Chart-based quiz items ▸
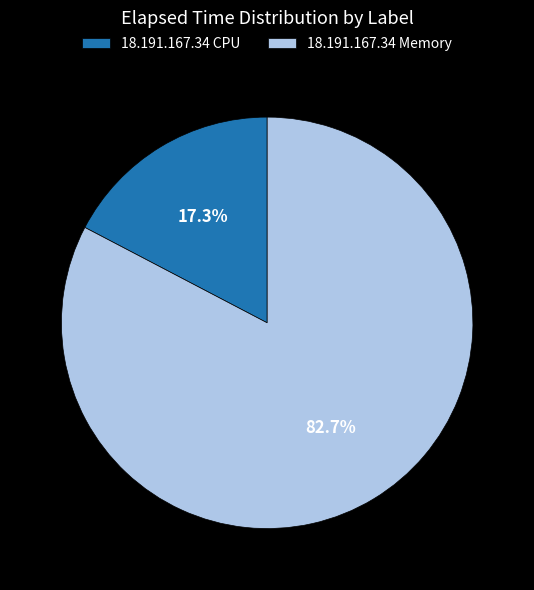

Rank the categories by value from highest to lowest.

18.191.167.34 Memory, 18.191.167.34 CPU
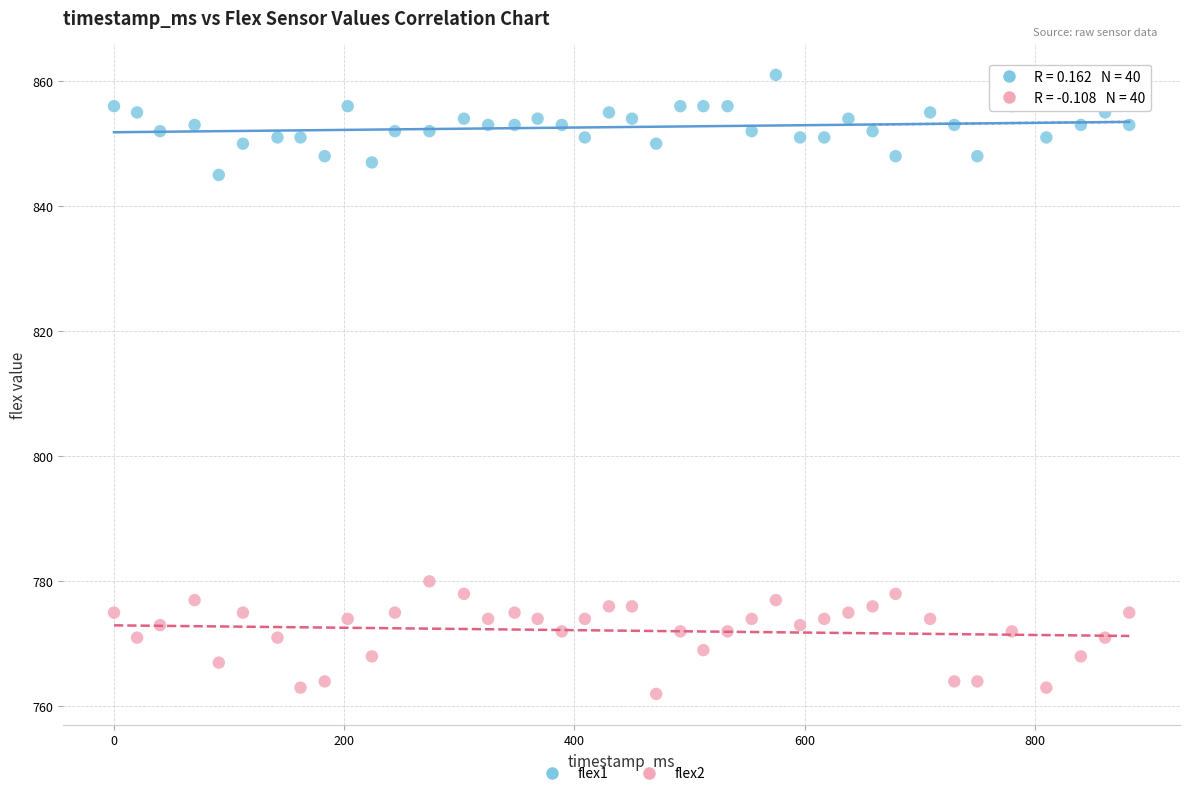

Across all series, what Y value is closest to 811?

780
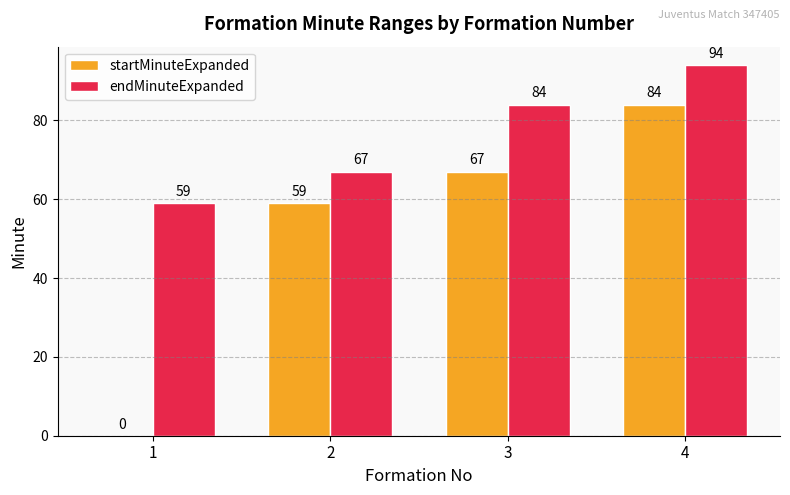

What is the greatest value displayed?

94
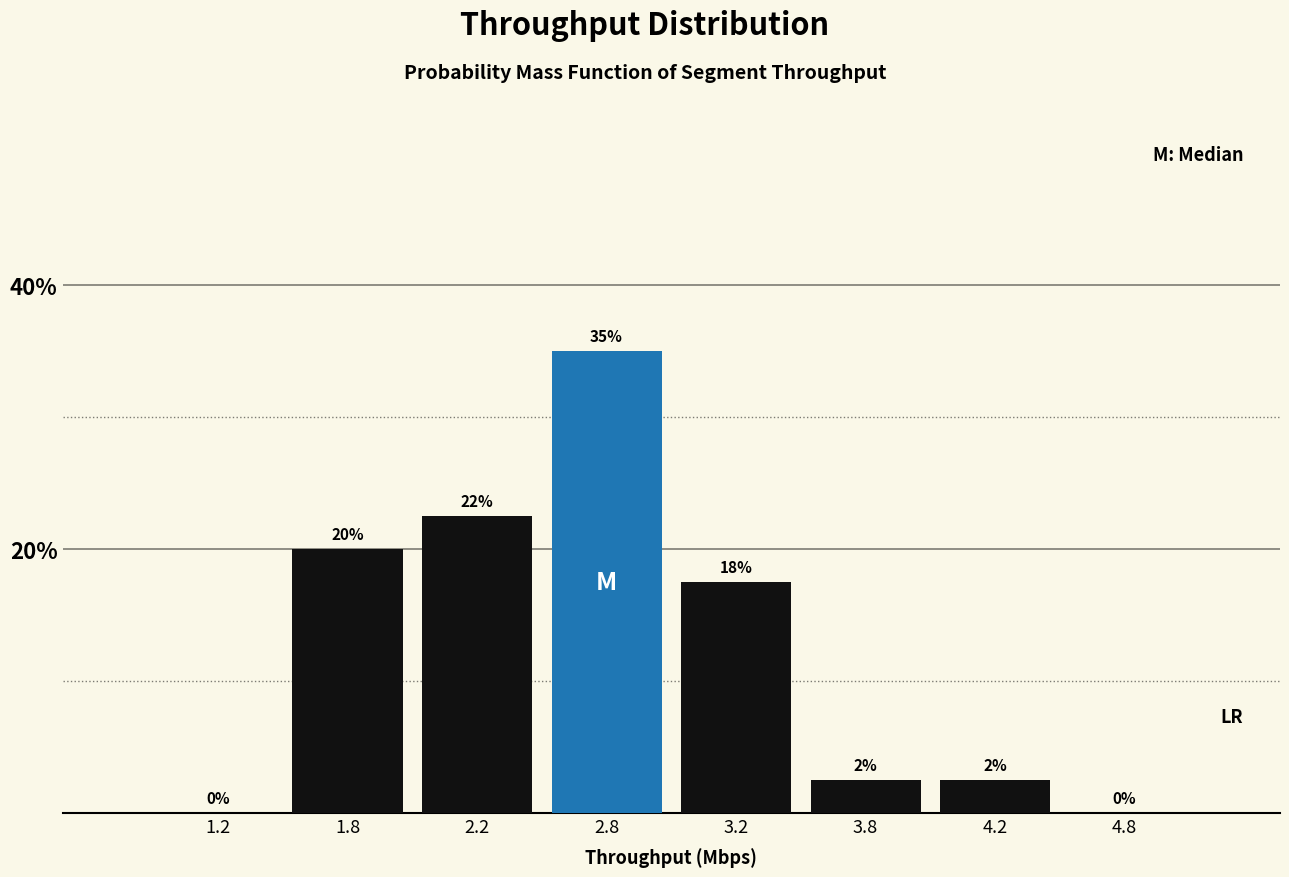

Which has a higher value, 1.8 or 3.8?

1.8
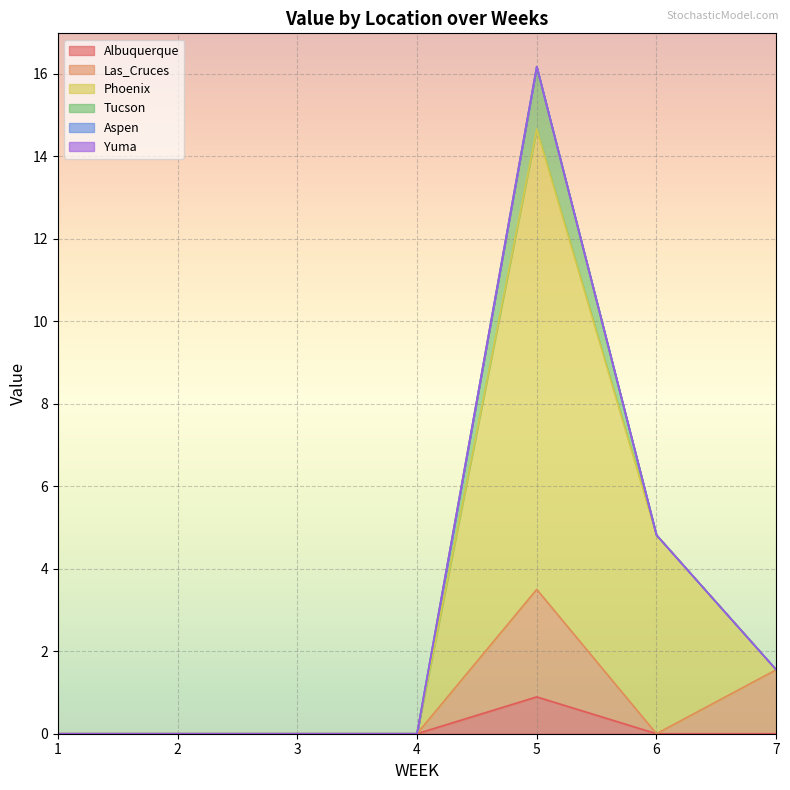

What value does the Albuquerque series have at 5?

0.9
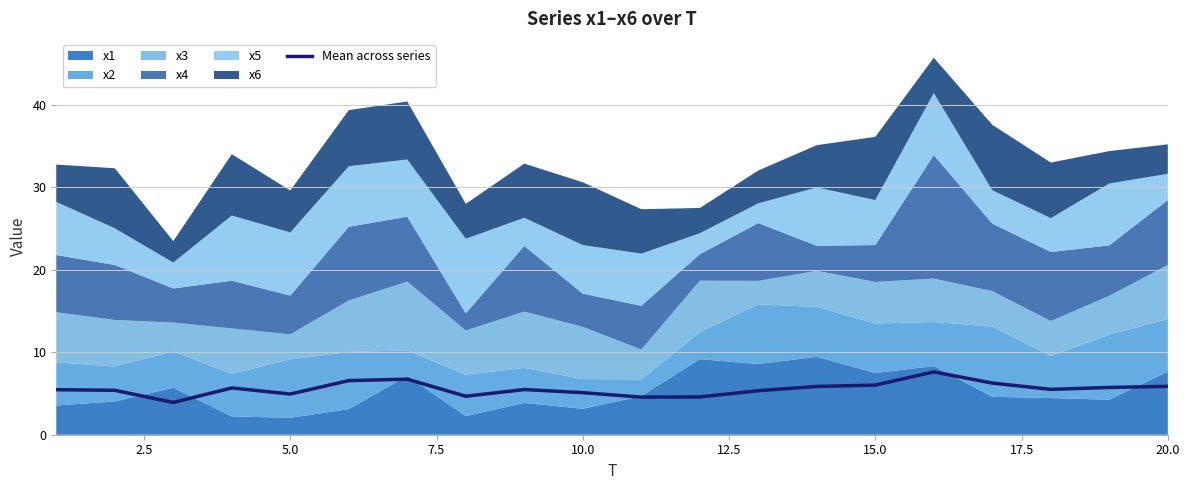

What is the lowest value of the Mean across series series?

3.9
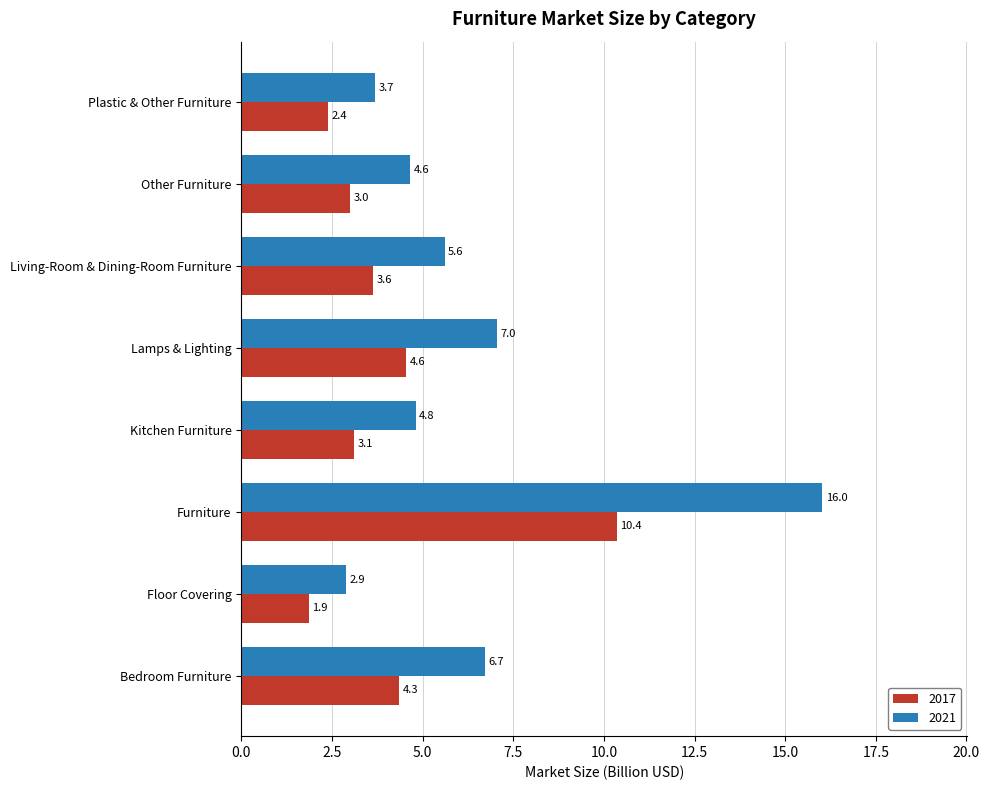

List the series in order of their overall mean, highest first.

2021, 2017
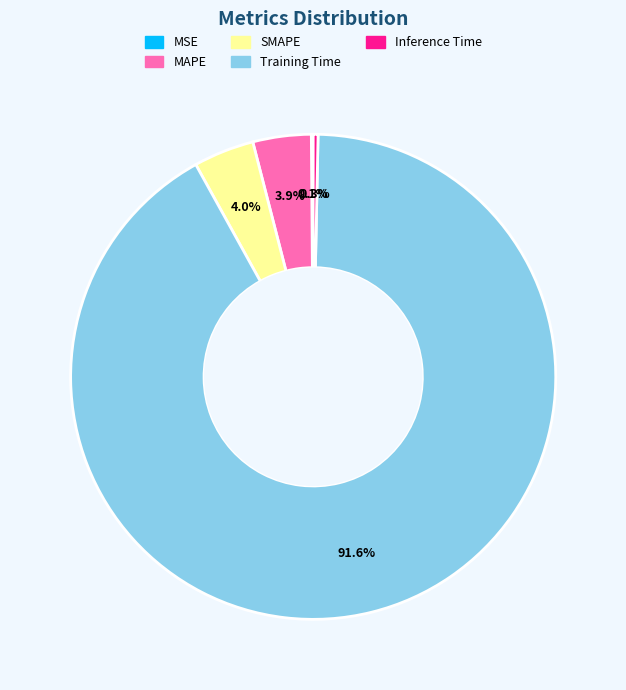

Does any single category account for the majority?

Yes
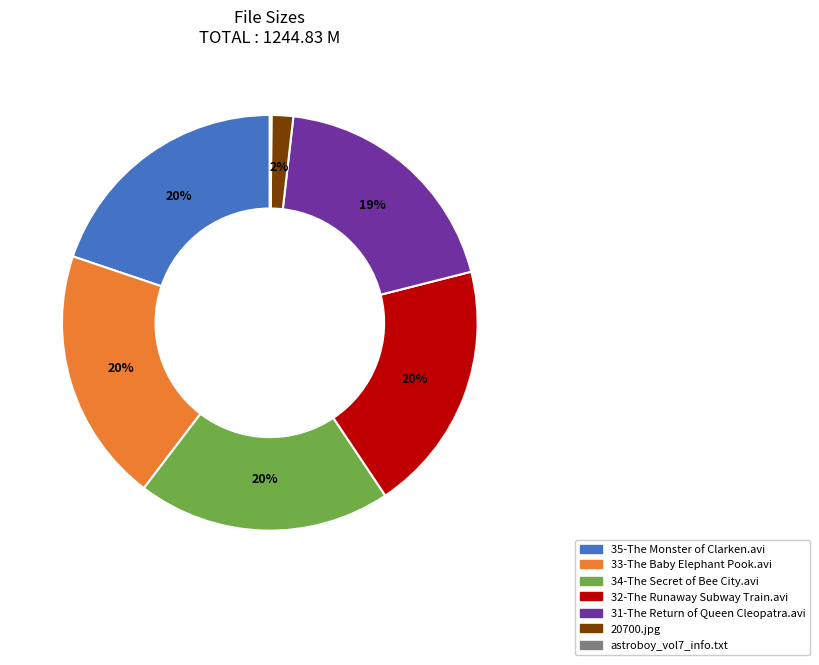

Combined, do 20700.jpg and 31-The Return of Queen Cleopatra.avi account for over 50%?

No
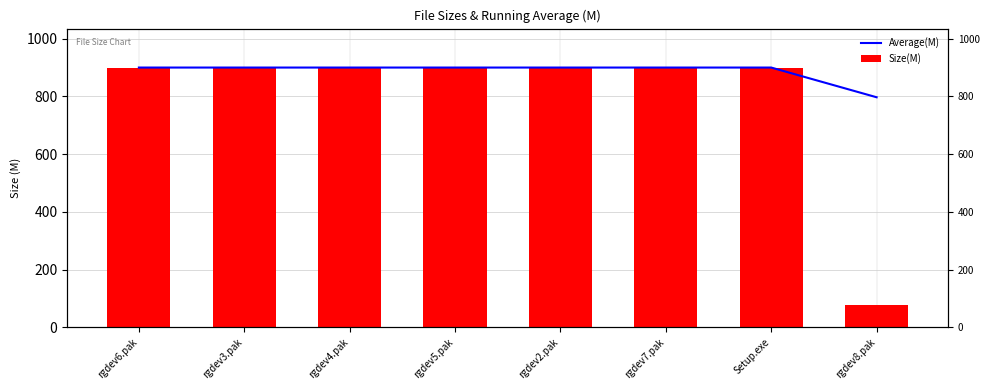

True or false: Average(M) has a value of 1266.2 at Setup.exe.

False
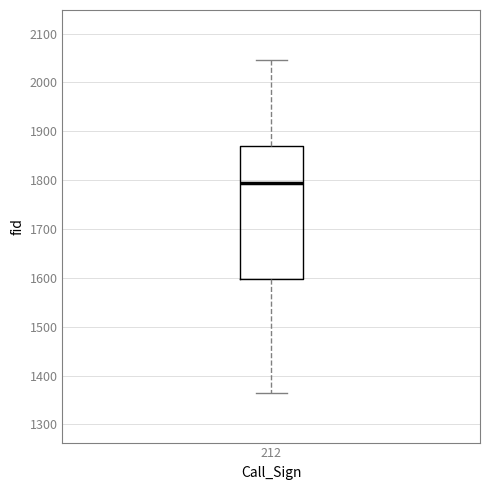

Read this box plot against the y-axis: the position of the median line, the range covered by the box, and the ends of both whiskers. The values are not printed on the chart, so give them approximately, as read against the axis.

median 1790, box 1600 to 1870, whiskers 1370 to 2050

ACTION ITEM ▸ Pull out each line of the material above that contains the string "median", and copy every one in full.

TASK ANSWER ▸
Read this box plot against the y-axis: the position of the median line, the range covered by the box, and the ends of both whiskers. The values are not printed on the chart, so give them approximately, as read against the axis.
median 1790, box 1600 to 1870, whiskers 1370 to 2050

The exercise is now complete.